Back when I started grad school, one of my housemates asked me to help her with a project. For a Sociology class, she had been asked to interview five people using a questionnaire given by her instructor, then write up the results of her interviews along with a summary and analysis.
It took us 30-45 minutes to finish the interview. I figured for the whole project maybe four, five hours for the interviews, and another five or so for the write ups. All together this was about ten hours spent on a two week project. Meanwhile, each programming assignment in my Computer Science classes routinely meant 30 to 40 hours of work over two weeks, and there were usually two or three of these going on at any one time.
One day I was sitting in a classroom, waiting for a class to start, and basically griping out loud and in great detail about the disparity between these assignments. To my surprise, one of my fellow students sitting in front of me turned and said, “I would rather spend 40 hours by myself in the computer lab than have to go talk to five people.”
The Social Side of Engineering
Coming from a liberal arts background, I had encountered a few people who were more comfortable with machines than humans. They would spend hours working on cars, or building sets for plays, or in an art studio painting or making sculpture. It was not until I came into engineering that I found a large percentage of my fellow students who had become engineers specifically so they would not need to deal with people.
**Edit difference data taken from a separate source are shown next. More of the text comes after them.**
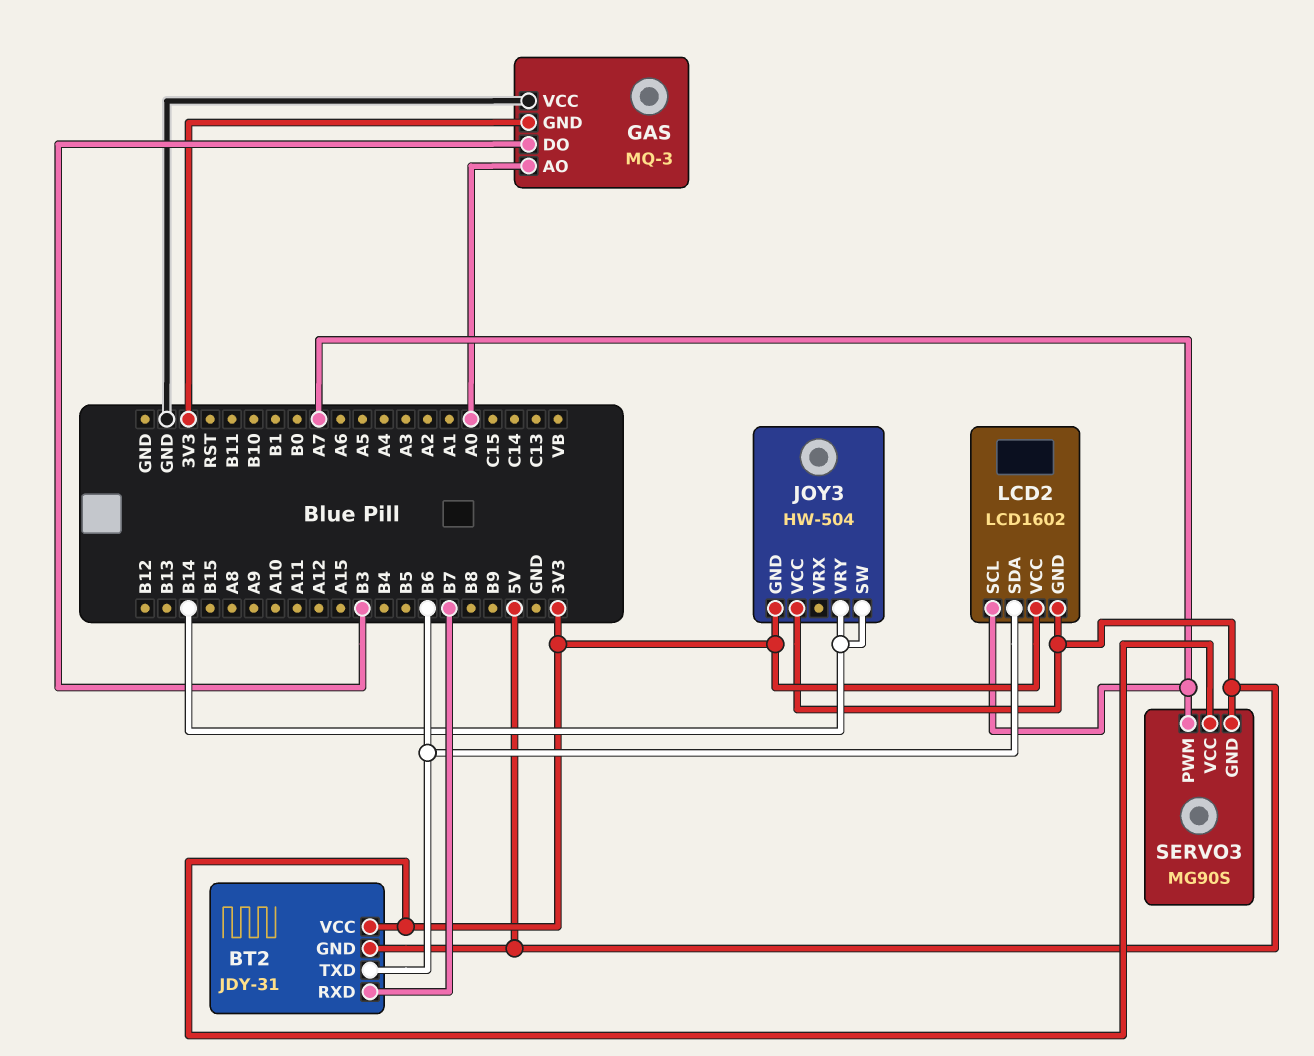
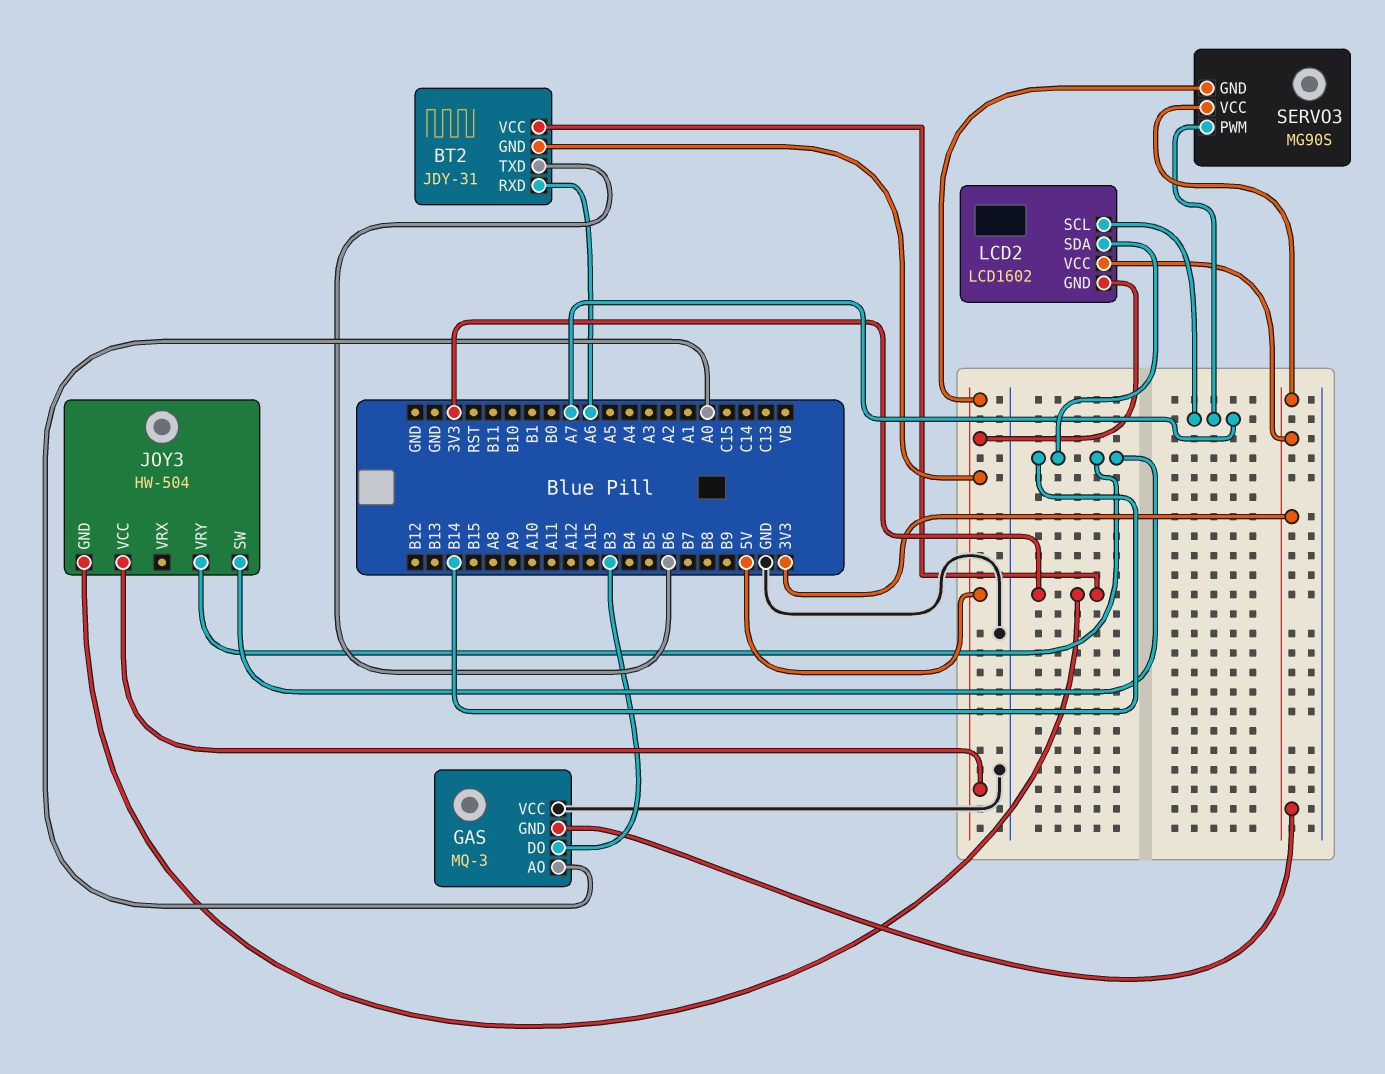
BT2 pin RXD: B7 -> A6
LCD2 pin SDA: B6 -> B14

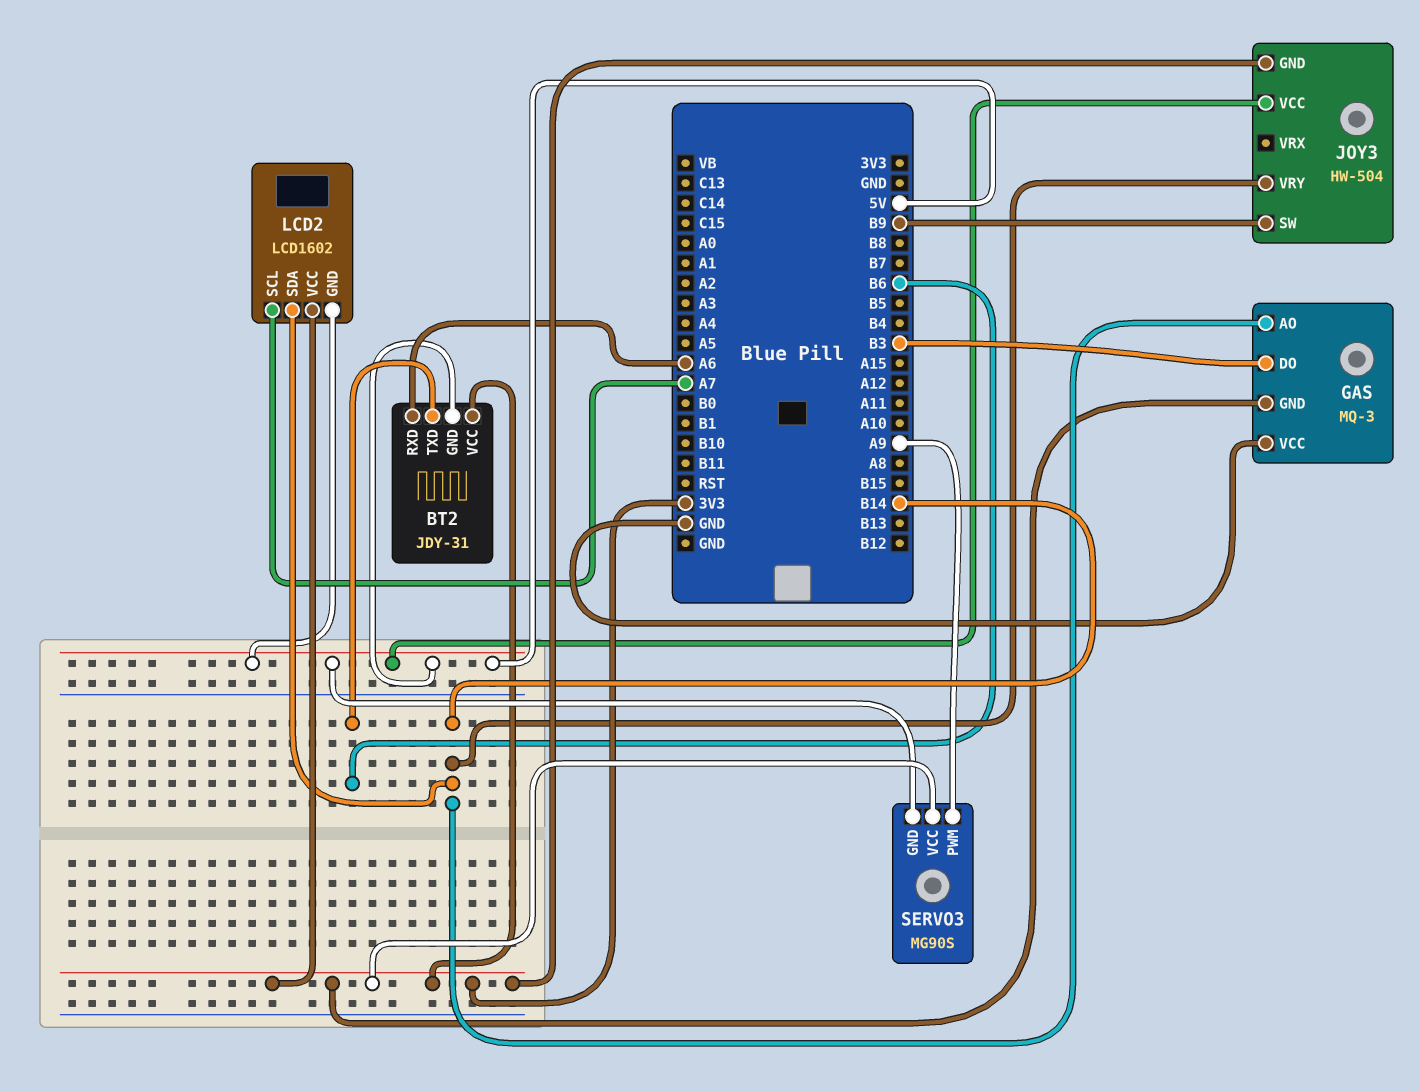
GAS pin AO: A0 -> B14
JOY3 pin SW: B14 -> B9
SERVO3 pin PWM: A7 -> A9

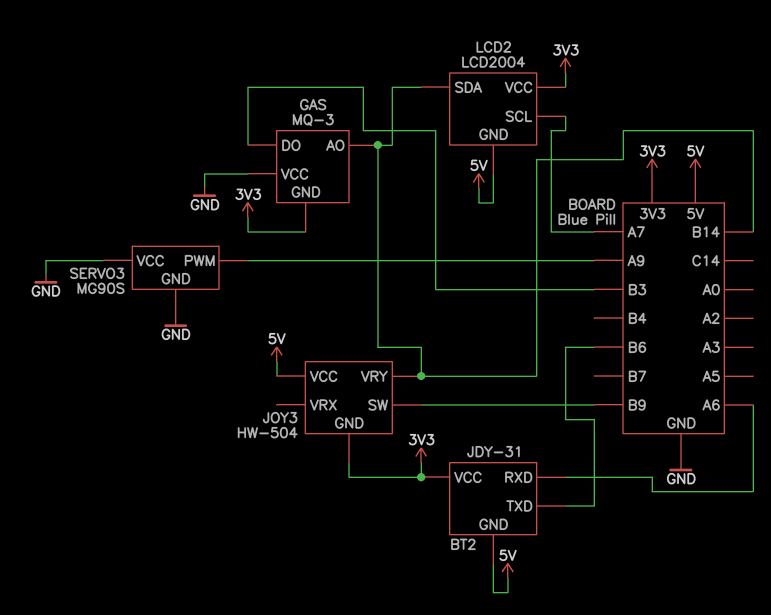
LCD2: LCD1602 -> LCD2004
SERVO3 pin GND: 5V -> GND
SERVO3 pin VCC: 3V3 -> GND

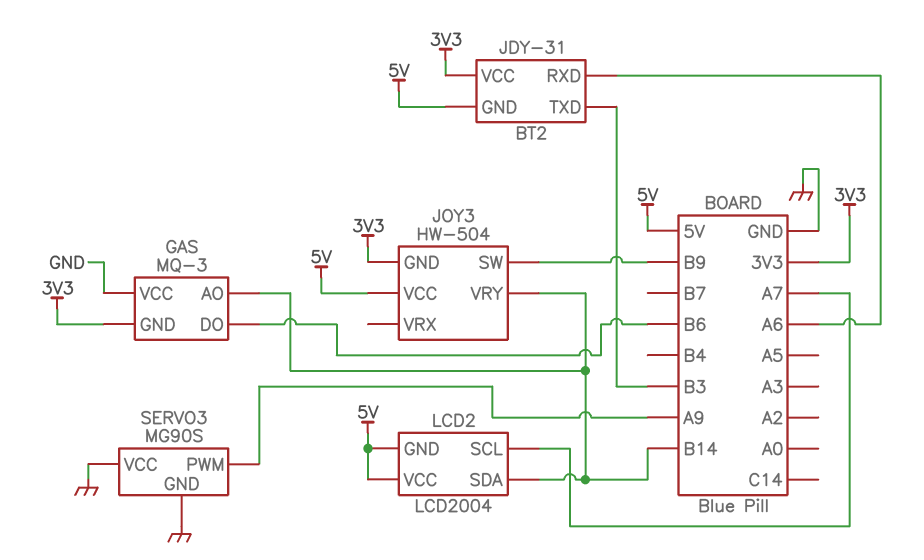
BT2 pin TXD: B6 -> B3
GAS pin DO: B3 -> B6
LCD2 pin VCC: 3V3 -> 5V

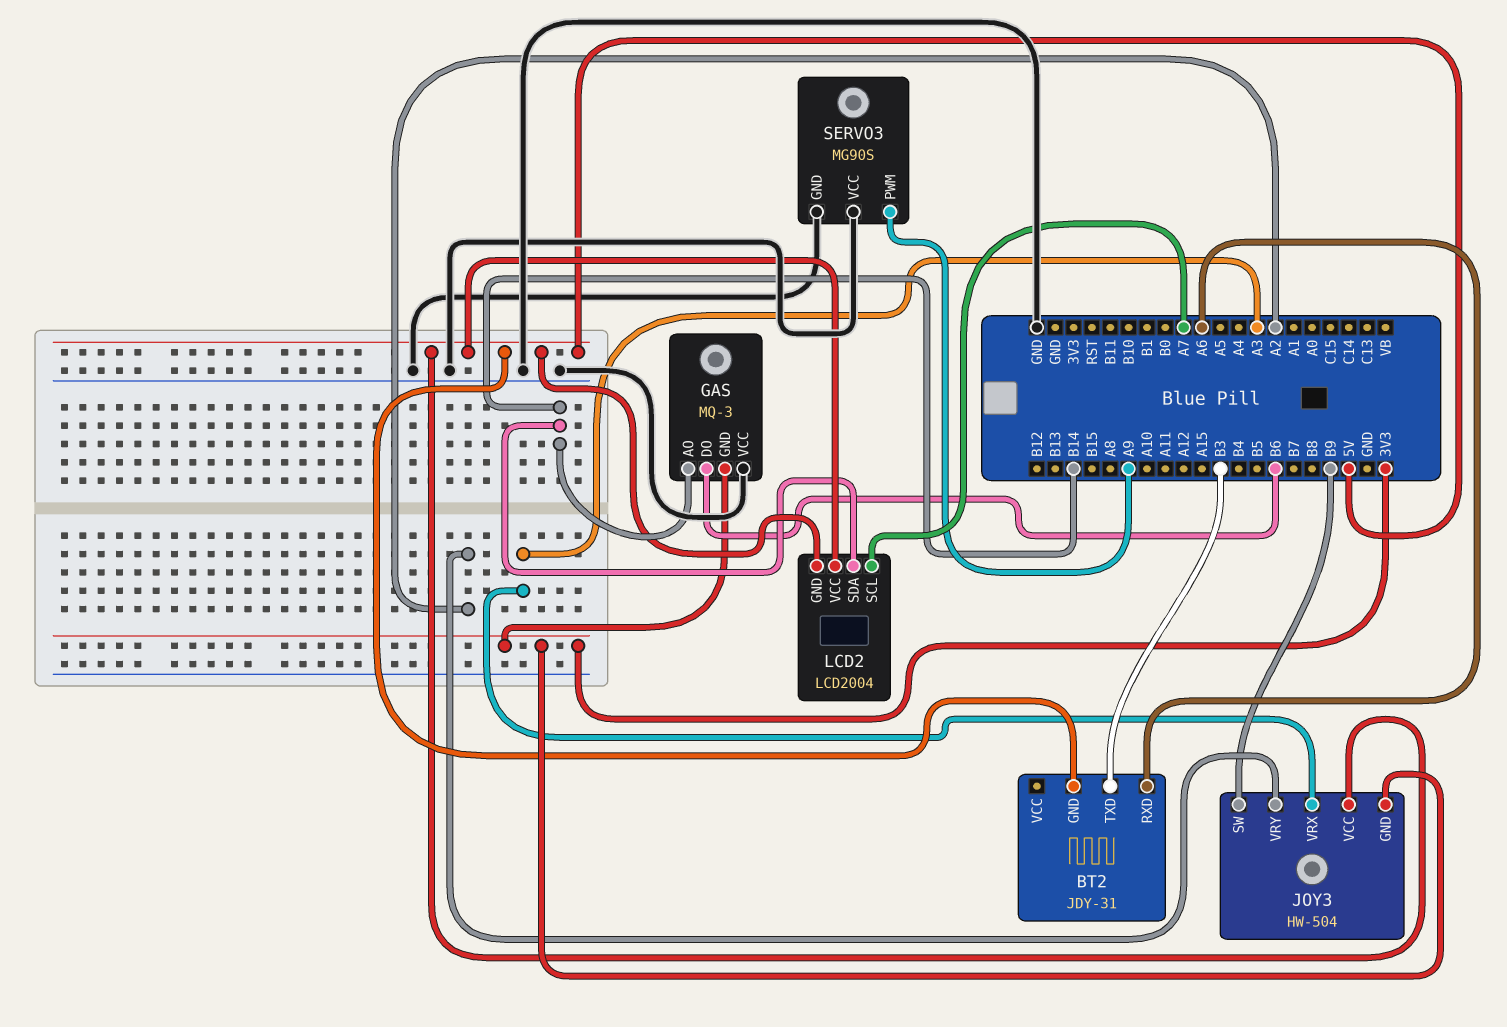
BT2 pin VCC: 3V3 -> none
JOY3 pin VRX: none -> A3
JOY3 pin VRY: B14 -> A2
Many engineers like this become quite successful, despite their social and emotional challenges. However, they do so in environments where their contact with other people is limited; in large organizations where they can work by themselves, deliver the products of their work and have no need to interact with other engineers or even the end-users of the systems they put together. Many sales, marketing and technical support departments deliberately separate engineers from customers, supposedly for the benefit of both.
On the other hand, I have also seen engineers with limited aptitude or even interest in working with people create significant problems despite their technical skills. As a manager several years ago, I had to intervene between two of my team leads whose relationship had deteriorated to where they were barely talking with each other. This situation impeded more than just their work. It poisoned the atmosphere for the entire team and threatened to derail a multimillion dollar project.
Technical Skill is not Enough
In his groundbreaking book, Emotional Intelligence, Daniel Goleman challenges our idea of intelligence as something that can be measured through a standard Stanford-Binet IQ test. He describes “emotional hijackings,” fits of rage, despair and withdrawal suffered by those not aware of even their own feelings. He also shows how these hijackings destroy relationships, thwart the goals of otherwise competent organizations, and even produce violent crime.
Dr. Goleman goes into great detail about how one’s ability to solve technical problems is less a predictor of success, especially in a knowledge-based organization, than the abilities to network and participate effectively in a team, to be a leader in building consensus, to see things from the viewpoints of others, to promote cooperation rather than creating conflict, and to have the initiative and self-motivation to accept responsibilities beyond the confines of one’s job description. All these abilities are based on a set of skills simple to describe but difficult to master: persisting in the face of frustration, controlling impulses and delaying gratification, regulating one’s moods so that they do not interfere with thought, awareness of one’s own feelings and those of others, and a realistic optimism about what one can accomplish.
Applying Emotional Intelligence
Once when I was at Lexmark, I got a call on the phone from a field engineer about a problem in one of our printers. He was under serious stress since a big sale depended on this being fixed for the customer. I was on the verge of irritation myself since I already had plenty to do despite this interruption, plus I was not entirely sure I could help him. Being aware of how I felt allowed me to set that aside and focus on how my coworker must have been feeling. At one point in the conversation, I said simply, “It sounds like you’re really frustrated with how things are going.” After hearing that, he calmed down tremendously. It was much easier from there for us to work together and find a solution to his problem.
As 8th Light Craftsmen, we do not work by ourselves. We recognize the importance of collaborating both with our fellow Craftsmen, and with people outside 8th Light. We are not cut off from our customers through a separate sales, marketing or technical support department. We interact directly with our customers to flesh out requirements, negotiate schedules, and demonstrate the work we have completed.
We recognize that developing our Emotional Intelligence is just as important as our software skills, and we develop all these skills through our efforts to continue learning the many facets of our craft. We reach out to our broader communities by giving talks, participating in user groups, attending conferences and hosting our own conference: Software Craftsmanship North America.
Our success is not individual; it is collective. As Craftsmen we work as a team with each other and our customers. We can do this only by recognizing and valuing our relationships, and by using and developing our Emotional Intelligence to sustain these relationships.